The drug, MKC-1, is an orally active cell cycle inhibitor with in vitro and in vivo efficacy against a broad range of human solid tumor cell lines, including multi-drug resistant cell lines. In previous studies, MKC-1 demonstrated broad-acting anti-tumor effects, including tumor growth inhibition or regression in multiple preclinical models, even in paclitaxel-resistant models, the company says.
MKC-1 showed potent, dose-dependent activity against a variety of cell lines derived from cancers of human blood cells, and inhibited growth of primary cells derived from acute and chronic myelogenous leukemia (AML and CML) patients in vitro.
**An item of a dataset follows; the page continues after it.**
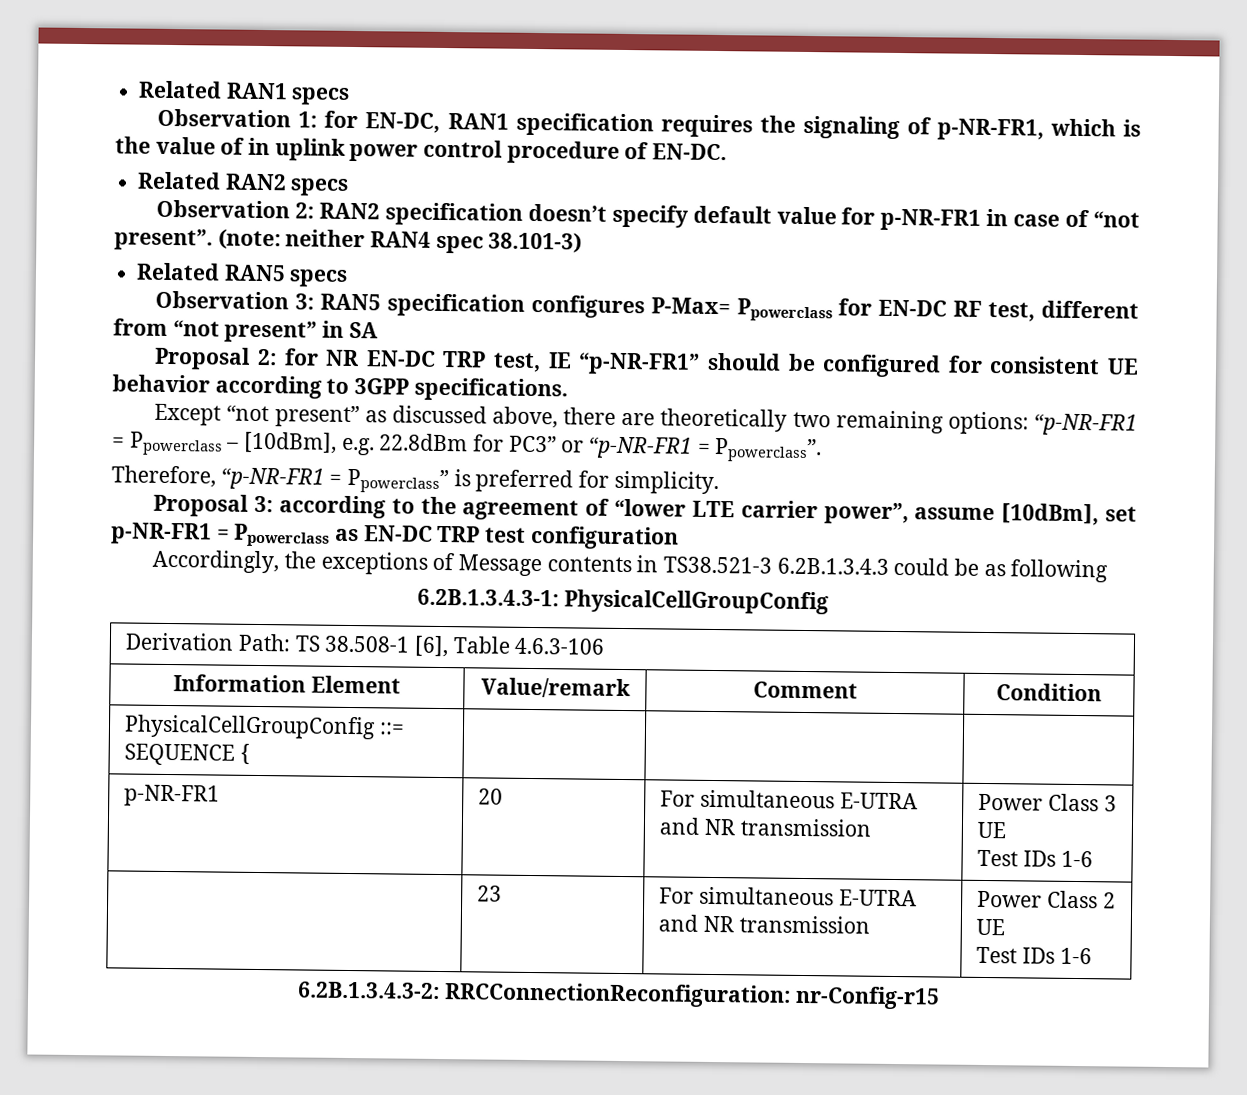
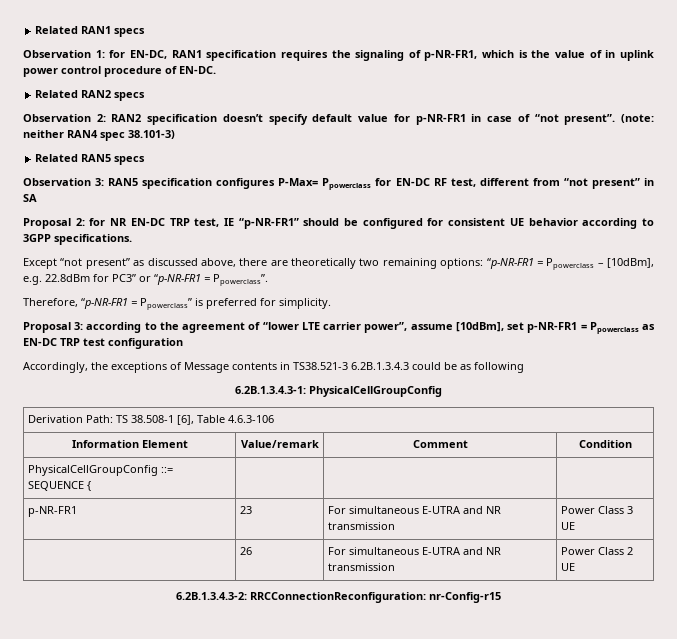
[478,788,504,805] 20 -> [239,506,252,514] 23
[977,849,1093,868] [477,885,503,902] // Test IDs 1-6 // | 23 -> [239,547,252,555] // | 26
[976,946,1092,965] // Test IDs 1-6 -> (575, 567) none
MKC-1 was also shown to inhibit PI3-Kinase and mTOR pathways by inducing a dose-dependent reduction in the levels of the activated forms of the oncogenic kinases Akt and p70S6K. These signaling pathways are linked to cancer proliferation and survival.
Carolyn Sidor, EntreMed’s vice president and chief medical officer, said: “This is a significant milestone for EntreMed and the MKC-1 clinical development program. The CTA represents our first regulatory submission to Health Canada and provides us with the opportunity to expand clinical studies with MKC-1 to institutions outside the US.”